It is a rare day that Palanippan Chidambaram (64) has earmarked entirely for campaigning.
The previous evening the Union home minister had to chair a high level meeting on the Sri Lankan Tamil issue before rushing off to catch the flight to Chennai. In Chennai he briefed Tamil Nadu chief minister M. Karunanidhi on its outcome, retired briefly for the night, only to leave early morning to catch another flight to Madurai. His constituency, Sivaganga, which he is contesting for the eighth consecutive time, is another 60 km away.
Yet Chidambaram — or ‘PC’ as he is universally called here — looks fresh and composed as ever as he alights from his vehicle at about 10 am, outside a community hall in Sivaganga, clad in his trademark white shirt and white mundu, and acknowledges the greetings of hundreds of Congress and DMK workers. (The two parties are fighting the election together.) His security having been increased after the Mumbai terror attack last November, five vehicles chockfull of security men screech to a halt as well.
Chidambaram strides up to the podium inside the hall and starts his first public meeting of the day. He explains to his listeners why there is no point in voting for his rival, Raja Kannappan of the AIADMK.,
“Small parties like the AIADMK cannot form the government in Delhi,” he notes. “Only the Congress can do so.”
There are a fair number of women, including burqa clad Muslim women, in the crowd. Chidambaram turns to them as he begins enumerating the UPA government’s achievements. “We’ve made bank finance available to women at very low interest rates,” he says, “while the AIADMK supports usurious moneylenders.”
He asks the women a rhetorical question. “Raise your hands if you agree,” he says. All the women duly do so. “The hand is also the Congress symbol,” adds Chidambaram. The audience guffaws.
Most of the half an hour speech is devoted to the achievements. “I have brought two Kendriya Vidyalayas to this constituency,” he reminds his listeners. “I got the DMK to lay underground sewage systems in three towns. I got a Rs 95 crore medical college built here.” A printed booklet of his contributions as MP is distributed.
Yet Chidambaram is nothing if not discreet. As home minister he prefers not to utter a word about the most burning issue in the state — the fate of the Sri Lanka Tamils.

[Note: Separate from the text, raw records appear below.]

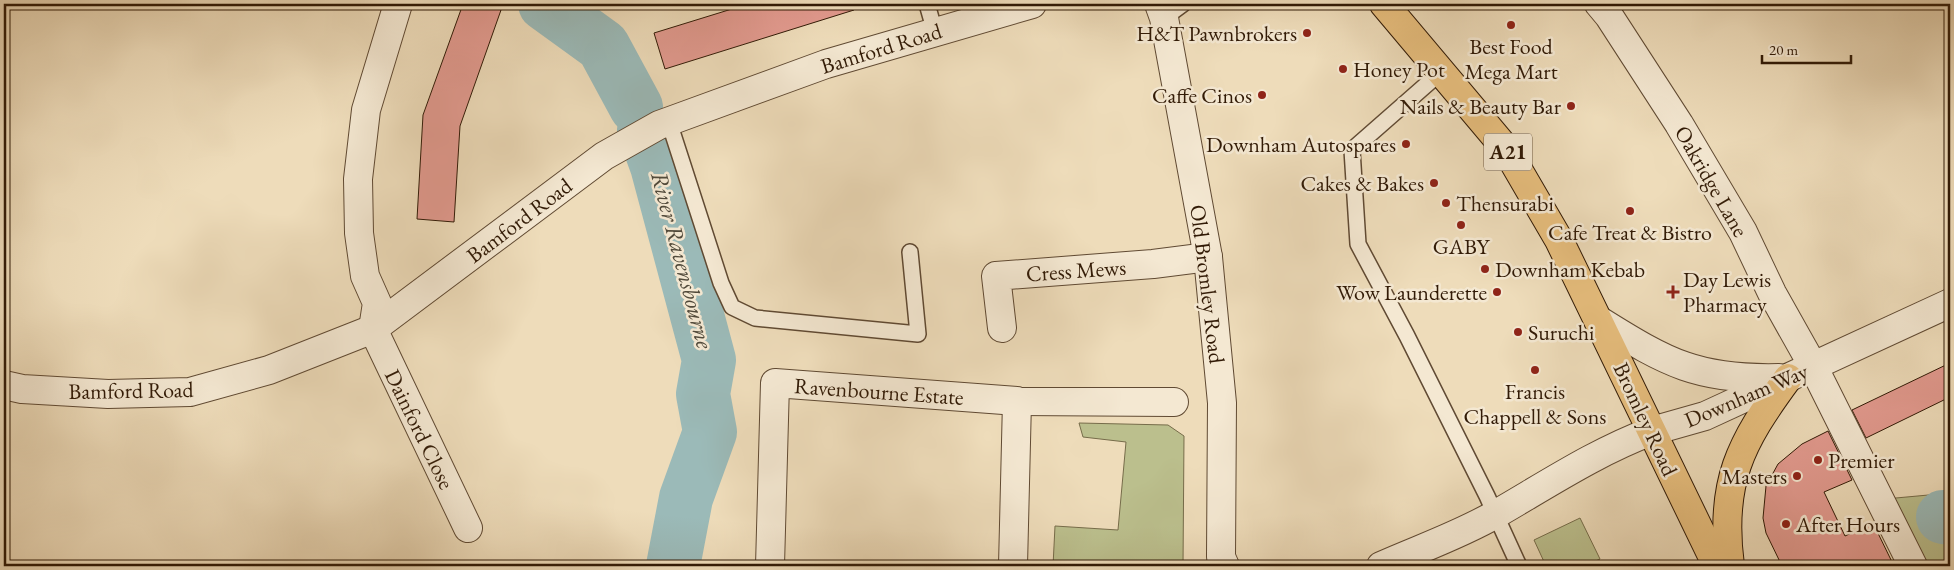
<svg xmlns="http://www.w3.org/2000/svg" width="1954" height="570" font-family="'EB Garamond',serif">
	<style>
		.green { fill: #bbbf8d; stroke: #766c4a }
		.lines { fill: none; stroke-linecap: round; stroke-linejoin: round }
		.river { stroke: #9bbab8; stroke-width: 54 }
		.building { fill: #e29a8f; stroke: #311a06 }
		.service-casing { stroke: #604a33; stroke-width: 18 }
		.minor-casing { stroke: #604a33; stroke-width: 30 }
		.tertiary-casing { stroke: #604a33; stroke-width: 30 }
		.primary-casing { stroke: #311a06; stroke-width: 30 }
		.service { stroke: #f4e8d2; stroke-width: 15 }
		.minor { stroke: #f4e8d2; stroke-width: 28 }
		.tertiary { stroke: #f4e8d2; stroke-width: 28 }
		.primary { stroke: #e7be7d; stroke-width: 28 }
		.poi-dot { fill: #8f2418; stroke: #f4e8d2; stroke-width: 2 }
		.labels { text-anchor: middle; stroke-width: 5; stroke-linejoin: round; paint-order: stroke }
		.shield { fill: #f4e8d2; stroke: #6c5843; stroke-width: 1 }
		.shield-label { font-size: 21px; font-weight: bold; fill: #311a06 }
		.poi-label { font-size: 22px; fill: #311a06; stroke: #f4e8d2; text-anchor: end }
		.street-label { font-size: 22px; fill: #311a06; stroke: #f4e8d2 }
		.water-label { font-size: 24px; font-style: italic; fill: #514a3b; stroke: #f4e8d2 }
	</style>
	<rect width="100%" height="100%" fill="#eedcba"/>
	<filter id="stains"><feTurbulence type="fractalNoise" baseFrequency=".004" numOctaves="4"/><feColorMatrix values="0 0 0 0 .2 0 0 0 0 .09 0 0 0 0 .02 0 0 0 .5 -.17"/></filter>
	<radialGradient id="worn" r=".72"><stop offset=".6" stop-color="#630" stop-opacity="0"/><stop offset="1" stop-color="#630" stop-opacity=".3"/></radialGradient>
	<g class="green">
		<polygon points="1079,423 1168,425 1184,436 1183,566 1053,566 1055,526 1118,530 1126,442 1083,437"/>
		<polygon points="1950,493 1950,566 1919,566 1885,499"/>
		<polygon points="1580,518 1600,559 1585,566 1546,566 1534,540"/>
	</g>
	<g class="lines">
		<g class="river">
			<polyline points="545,4 603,46 636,107"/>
			<polyline points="644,130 657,166 709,360 703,394 710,432 686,498 673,566"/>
			<polyline points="1943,517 1950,518"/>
		</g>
	</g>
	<g class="building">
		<polygon points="463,4 483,4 501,10 460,126 454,222 417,219 423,115"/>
		<polygon points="748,4 854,4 854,10 665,69 654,33"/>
		<polygon points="1950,363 1950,397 1866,438 1852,410"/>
		<polygon points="1828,431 1852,480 1824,492 1845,536 1873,523 1894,566 1782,566 1766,533 1763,518 1766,486 1778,464 1802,444"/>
	</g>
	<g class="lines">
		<defs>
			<g id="service">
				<polyline points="927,4 935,32"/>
				<polyline points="1164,18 1183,4"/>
				<polyline points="1442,71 1352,150 1358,244 1407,336 1487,496 1519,566"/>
				<polyline points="669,122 721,283 732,307 755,318 918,334 910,252"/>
			</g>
			<g id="minor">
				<polyline points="1159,4 1164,18 1208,257 1222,403 1221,557 1225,566"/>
				<polyline points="1599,4 1609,16 1679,124 1743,232 1772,293 1813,366 1913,566"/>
				<polyline points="1002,328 996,276 1153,264 1208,257"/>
				<polyline points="373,329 377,303 365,276 359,233 358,179 366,110 398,4"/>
				<polyline points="373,329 468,528"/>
				<polyline points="4,385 22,389 108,394 190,392 269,370 373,329 604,156 659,125 826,64 1032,4"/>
				<polyline points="770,566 775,383 1017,401 1174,402"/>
				<polyline points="1013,566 1017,401"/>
				<path d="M1381 566C1419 549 1460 535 1496 514 1548 484 1596 452 1652 431"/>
			</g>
			<g id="tertiary">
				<path d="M1600 321C1667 363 1698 380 1779 378"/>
				<polyline points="1652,431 1705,416 1950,303"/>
			</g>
			<g id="primary">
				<polyline points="1384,4 1506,149 1559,240 1717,566"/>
				<path d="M1730 566C1719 483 1740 443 1788 378"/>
			</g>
		</defs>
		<use href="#service" class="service-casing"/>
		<use href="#minor" class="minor-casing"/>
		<use href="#tertiary" class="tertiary-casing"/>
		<use href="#primary" class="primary-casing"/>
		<use href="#service" class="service"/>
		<use href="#minor" class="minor"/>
		<use href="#tertiary" class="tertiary"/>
		<use href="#primary" class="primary"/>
	</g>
	<g class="poi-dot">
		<circle cx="1511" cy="25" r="5"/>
		<circle cx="1307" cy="33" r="5"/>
		<circle cx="1343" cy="69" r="5"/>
		<circle cx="1262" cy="95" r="5"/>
		<circle cx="1571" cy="106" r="5"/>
		<circle cx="1406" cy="144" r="5"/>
		<circle cx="1434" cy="183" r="5"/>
		<circle cx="1446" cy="203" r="5"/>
		<circle cx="1630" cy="211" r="5"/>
		<circle cx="1461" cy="225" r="5"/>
		<circle cx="1485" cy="269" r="5"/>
		<circle cx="1497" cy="292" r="5"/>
		<path d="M1670.5 284.5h5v5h5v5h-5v5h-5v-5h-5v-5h5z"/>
		<circle cx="1518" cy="332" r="5"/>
		<circle cx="1535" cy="370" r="5"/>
		<circle cx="1818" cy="460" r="5"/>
		<circle cx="1797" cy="476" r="5"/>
		<circle cx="1786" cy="524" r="5"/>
	</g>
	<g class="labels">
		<rect class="shield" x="1484" y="133.5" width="48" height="37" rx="4"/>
		<g class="shield-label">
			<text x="1508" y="159">A21</text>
		</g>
		<g class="poi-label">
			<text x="1297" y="41">H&amp;T Pawnbrokers</text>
			<text x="1511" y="54" text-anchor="middle">Best Food<tspan x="1511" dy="25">Mega Mart</tspan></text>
			<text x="1353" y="77" text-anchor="start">Honey Pot</text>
			<text x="1252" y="103">Caffe Cinos</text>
			<text x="1561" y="114">Nails &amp; Beauty Bar</text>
			<text x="1396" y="152">Downham Autospares</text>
			<text x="1424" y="191">Cakes &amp; Bakes</text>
			<text x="1456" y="211" text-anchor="start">Thensurabi</text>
			<text x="1630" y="240" text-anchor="middle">Cafe Treat &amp; Bistro</text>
			<text x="1461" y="254" text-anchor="middle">GABY</text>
			<text x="1495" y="277" text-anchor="start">Downham Kebab</text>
			<text x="1683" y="287" text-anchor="start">Day Lewis<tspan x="1683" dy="25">Pharmacy</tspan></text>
			<text x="1487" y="300">Wow Launderette</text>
			<text x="1528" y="340" text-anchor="start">Suruchi</text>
			<text x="1535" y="399" text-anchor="middle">Francis<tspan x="1535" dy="25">Chappell &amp; Sons</tspan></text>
			<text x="1828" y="468" text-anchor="start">Premier</text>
			<text x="1787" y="484">Masters</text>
			<text x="1796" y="532" text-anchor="start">After Hours</text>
		</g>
		<g class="street-label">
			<text transform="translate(881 48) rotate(-17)" y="8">Bamford Road</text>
			<text transform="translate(1712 181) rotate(60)" y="8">Oakridge Lane</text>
			<text transform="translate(519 220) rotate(-37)" y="8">Bamford Road</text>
			<text transform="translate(1076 270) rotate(-4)" y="8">Cress Mews</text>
			<text transform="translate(1208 284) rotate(83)" y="8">Old Bromley Road</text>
			<text transform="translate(131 390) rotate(-1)" y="8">Bamford Road</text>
			<text transform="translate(879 391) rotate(4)" y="8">Ravenbourne Estate</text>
			<text transform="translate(1746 395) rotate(-23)" y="8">Downham Way</text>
			<text transform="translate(1646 419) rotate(65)" y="8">Bromley Road</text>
			<text transform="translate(420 429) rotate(64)" y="8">Dainford Close</text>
		</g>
		<g class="water-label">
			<text transform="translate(682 260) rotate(75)" y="8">River Ravensbourne</text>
		</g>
	</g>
	<rect width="1954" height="570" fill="none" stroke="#eedcba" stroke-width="20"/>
	<rect x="5" y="5" width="1944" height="560" fill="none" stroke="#311a06" stroke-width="2.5"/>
	<rect x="10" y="10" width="1934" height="550" fill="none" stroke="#311a06"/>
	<path d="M1762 55v8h89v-8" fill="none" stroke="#311a06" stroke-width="2.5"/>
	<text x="1769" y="55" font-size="15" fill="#311a06" stroke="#f4e8d2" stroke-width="4" paint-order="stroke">20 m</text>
	<rect width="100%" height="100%" filter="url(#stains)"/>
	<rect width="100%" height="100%" fill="url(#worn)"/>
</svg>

There follow two more similar meetings — the first near the Collectorate in Sivaganga town, the second at Kaliyarkovil, 16 km away. Chidambaram also takes care never to attack his AIADMK opponent directly. “I’ve no cases against me,” is his only indirect reference. The audience knows Kannappan is facing several corruption charges, and smirks.
At 2.30 pm, Chidambaram takes an hour’s break at his ancestral house in nearby Kandanur town for a frugal vegetarian meal and discussions with party workers. Then it’s the campaign trail again, visiting as many as 10 villages until night falls.
No halls in the villages: Chidambaram must manage with shaky, makeshift podiums; sometimes even address his audience standing up on a campaign jeep.
“I was initially reluctant to become home minister,” he reveals at Sevinipatti village. “But I took the job realizing it was a recognition that a person from Tamil Nadu deserved to sit in the same chair that Sardar Vallabhbhai Patel had once occupied. This has brought laurels to Tamil Nadu.”